(Records drawn from a data source)
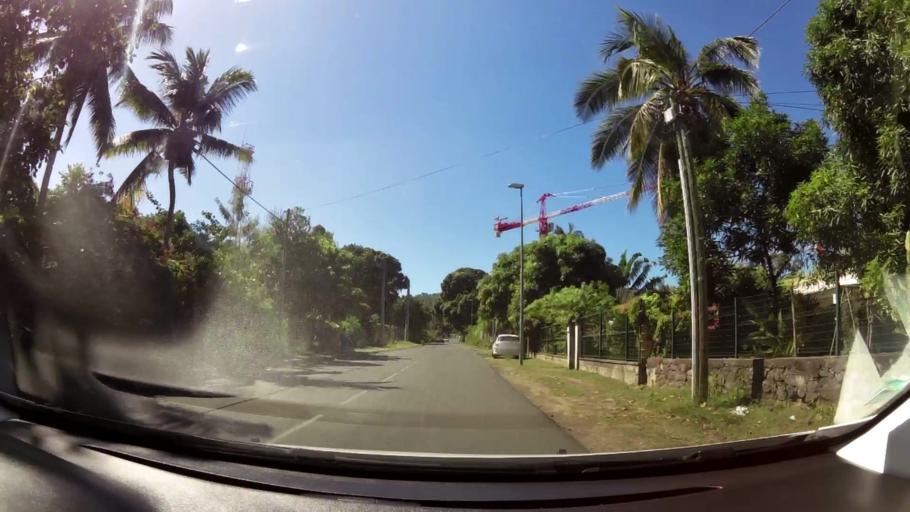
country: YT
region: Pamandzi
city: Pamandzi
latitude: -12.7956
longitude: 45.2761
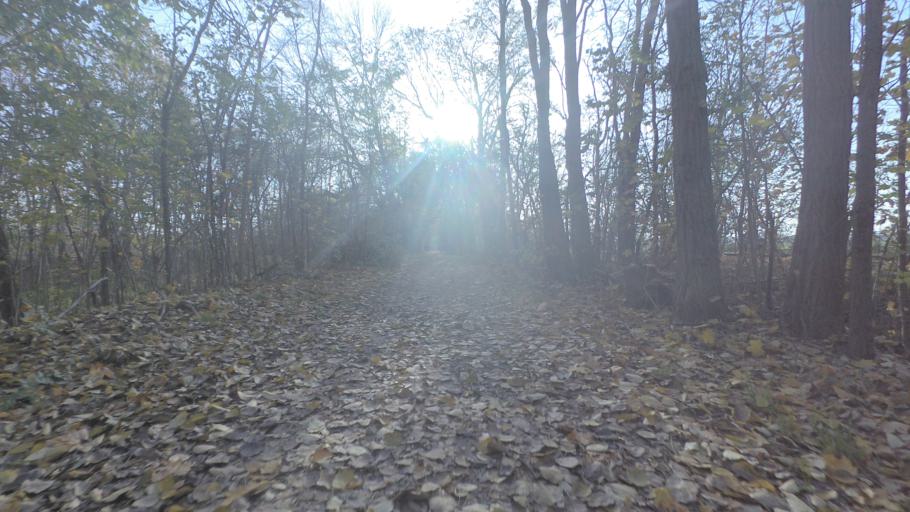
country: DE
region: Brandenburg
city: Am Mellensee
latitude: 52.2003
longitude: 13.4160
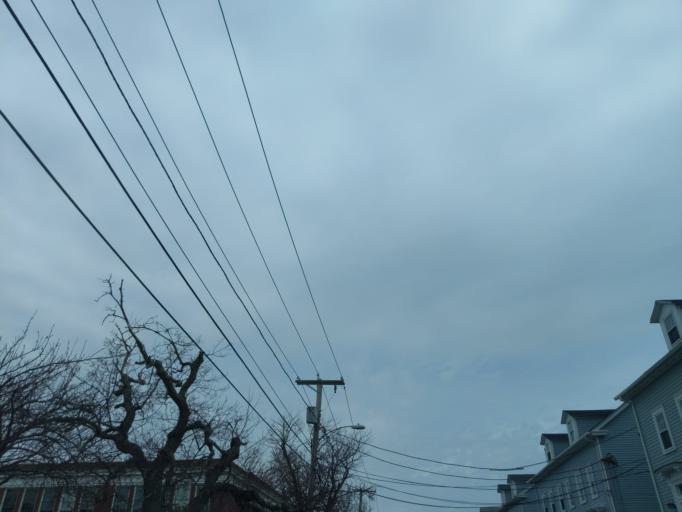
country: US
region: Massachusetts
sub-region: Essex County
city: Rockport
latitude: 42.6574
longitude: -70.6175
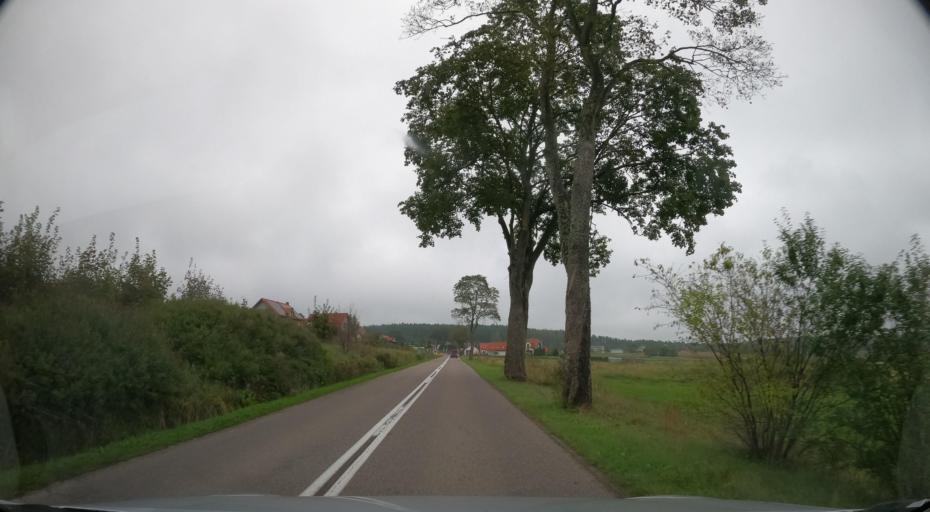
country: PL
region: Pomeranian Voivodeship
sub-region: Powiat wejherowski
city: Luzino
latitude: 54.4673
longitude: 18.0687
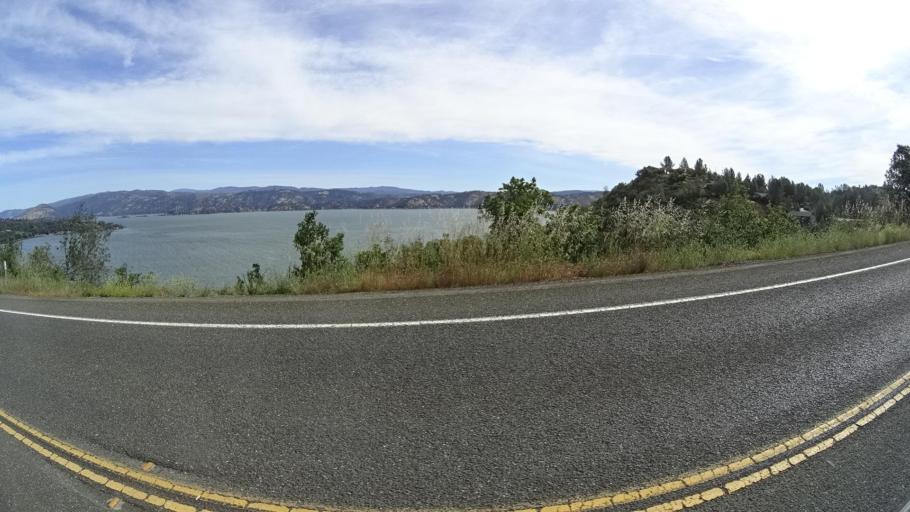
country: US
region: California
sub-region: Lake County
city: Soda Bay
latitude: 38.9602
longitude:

[PROBLEM TO SOLVE]
Render the lines of all the items above as a Markdown table with the columns Row and Line, numbering each row and omitting blank lines. Leave the pictures out of the table.

[WORKED ANSWER]
| Row | Line |
|---|---|
| 1 | country: YT |
| 2 | region: Pamandzi |
| 3 | city: Pamandzi |
| 4 | latitude: -12.7956 |
| 5 | longitude: 45.2761 |
| 6 | country: DE |
| 7 | region: Brandenburg |
| 8 | city: Am Mellensee |
| 9 | latitude: 52.2003 |
| 10 | longitude: 13.4160 |
| 11 | country: US |
| 12 | region: Massachusetts |
| 13 | sub-region: Essex County |
| 14 | city: Rockport |
| 15 | latitude: 42.6574 |
| 16 | longitude: -70.6175 |
| 17 | country: PL |
| 18 | region: Pomeranian Voivodeship |
| 19 | sub-region: Powiat wejherowski |
| 20 | city: Luzino |
| 21 | latitude: 54.4673 |
| 22 | longitude: 18.0687 |
| 23 | country: US |
| 24 | region: California |
| 25 | sub-region: Lake County |
| 26 | city: Soda Bay |
| 27 | latitude: 38.9602 |
| 28 | longitude: |